フォートナイトの新ゲーム・モードは「ライフラン(Liferun)」と呼ばれ、プレイヤーは80超の国で赤十字職員が行っている4つの主たる活動について学ぶ。4つの活動とは、困窮する市民のケア、必須インフラの再建、地雷の除去、救援物資の迅速な分配のことだ。典型的なシューティングゲームには滅多にない題材である。
プレイヤーは、ゲーム中に、自らが生存するために他のプレイヤーと戦ったり、その命を奪ったりするのではなく、民間人の救助や学校の再建などの活動に従事する。ICRCは、これにより、世界の紛争地域での赤十字の活動への認知度が高まることを期待している。
ICRCの通信・技術部門の責任者ジェニファー・ハウスマン氏は声明で、「ビデオゲームは長い間主流のエンターテインメントであり、社会的プラットフォームとなってきた。そして、我々は多くのプレイヤーが現役、退役、または将来の兵士、軍関係者、武装集団のメンバー、企業の最高経営責任者(CEO)、弁護士、政治的指導者であることを知っている。」との認識を示し、さらに「我々はゲーム利用者らに賢明で魅力的な方法で語りかけ、紛争で一般市民が大いに苦しんでいることを説明する必要がある。」と述べた。

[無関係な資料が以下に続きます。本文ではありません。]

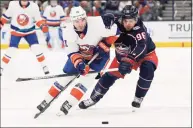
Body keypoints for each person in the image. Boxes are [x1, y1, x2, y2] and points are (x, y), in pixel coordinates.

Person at [36, 6, 118, 115]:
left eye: (82, 20)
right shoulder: (68, 30)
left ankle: (69, 102)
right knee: (66, 77)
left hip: (99, 55)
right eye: (77, 21)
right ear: (72, 21)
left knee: (86, 80)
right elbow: (72, 52)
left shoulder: (98, 23)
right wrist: (80, 64)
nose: (80, 23)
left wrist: (106, 43)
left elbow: (118, 30)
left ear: (86, 18)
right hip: (80, 54)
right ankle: (47, 99)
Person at [79, 5, 158, 110]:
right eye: (125, 21)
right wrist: (103, 20)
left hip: (146, 55)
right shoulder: (116, 24)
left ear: (136, 19)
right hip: (123, 54)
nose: (128, 24)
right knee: (109, 76)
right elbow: (102, 30)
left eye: (131, 21)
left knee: (148, 70)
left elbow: (141, 47)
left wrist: (129, 60)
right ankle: (94, 98)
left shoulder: (140, 30)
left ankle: (139, 97)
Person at [0, 0, 50, 76]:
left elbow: (38, 19)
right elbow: (5, 17)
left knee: (36, 48)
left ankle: (44, 66)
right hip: (16, 32)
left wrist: (42, 25)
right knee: (11, 50)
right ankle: (1, 67)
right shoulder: (13, 4)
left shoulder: (34, 6)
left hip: (30, 32)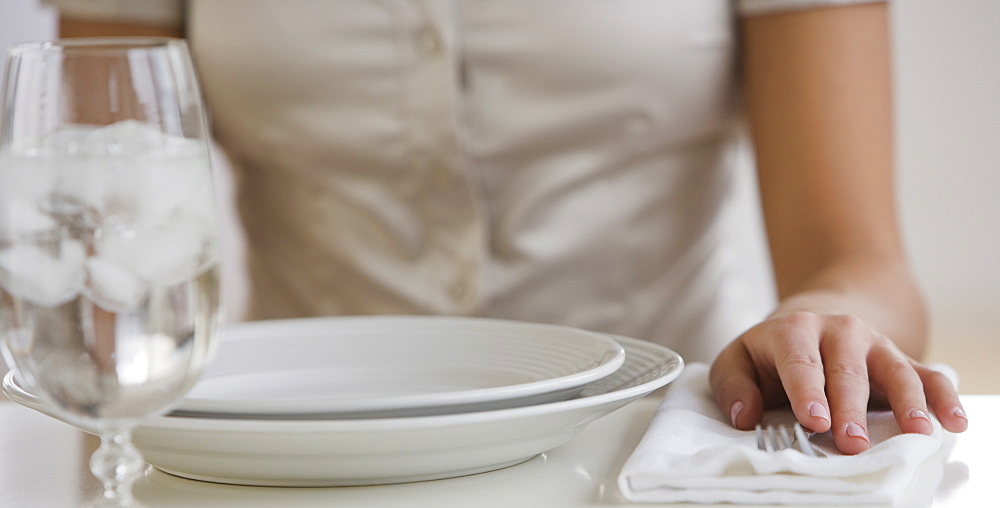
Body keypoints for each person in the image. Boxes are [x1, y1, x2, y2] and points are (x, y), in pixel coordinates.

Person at [48, 0, 967, 453]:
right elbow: (100, 233)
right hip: (282, 461)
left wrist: (821, 328)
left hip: (657, 465)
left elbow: (860, 262)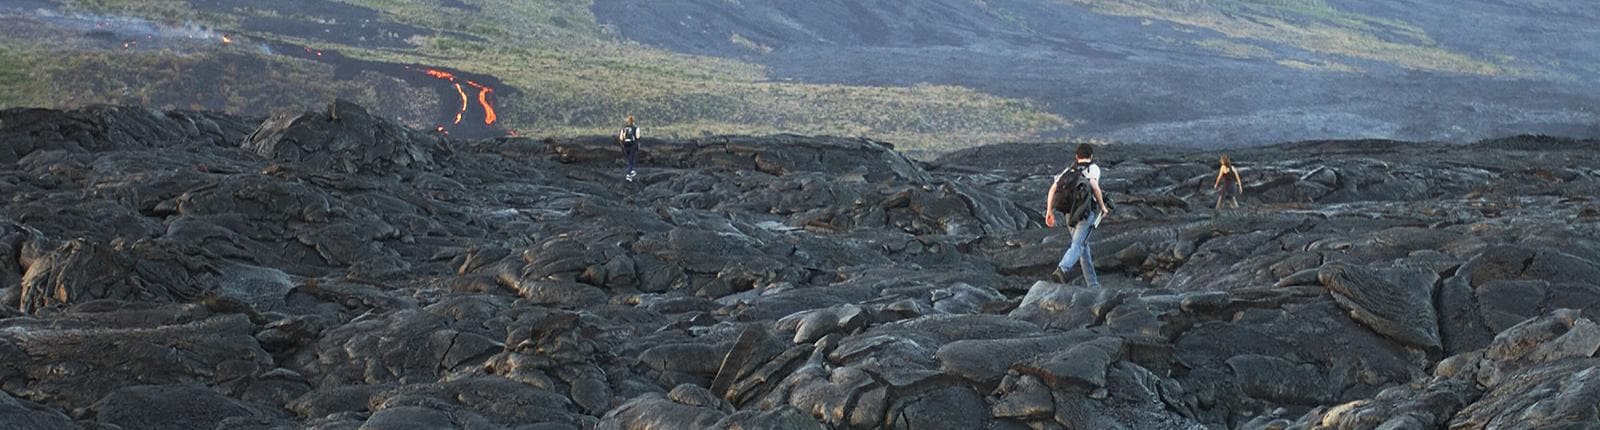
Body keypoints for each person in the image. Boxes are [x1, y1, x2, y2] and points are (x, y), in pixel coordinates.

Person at [1045, 143, 1109, 288]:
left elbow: (1053, 189)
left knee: (1083, 247)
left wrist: (1049, 211)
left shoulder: (1069, 170)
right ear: (1091, 156)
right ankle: (1062, 268)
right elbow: (1094, 185)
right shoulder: (1093, 168)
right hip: (1086, 213)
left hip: (1069, 214)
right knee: (1077, 245)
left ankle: (1093, 285)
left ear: (1077, 156)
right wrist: (1103, 207)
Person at [618, 116, 641, 181]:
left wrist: (622, 143)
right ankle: (629, 174)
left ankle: (632, 171)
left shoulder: (624, 128)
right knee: (632, 159)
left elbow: (621, 138)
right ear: (633, 121)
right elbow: (638, 136)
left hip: (625, 145)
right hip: (633, 145)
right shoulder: (636, 128)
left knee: (629, 159)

ICRCは、人間の尊厳を保護する法規範である国際人道法に対する敬意を促進するための活動を行っている。軍事機関向けのシミュレータなどの開発も手掛けるチェコ・プラハに本拠を置くゲーム開発会社ボヘミア・インタラクティブ・スタジオとも以前から提携し、同社のゲーム「Arma 3」に、人道法についてのメッセージを組み込んできた。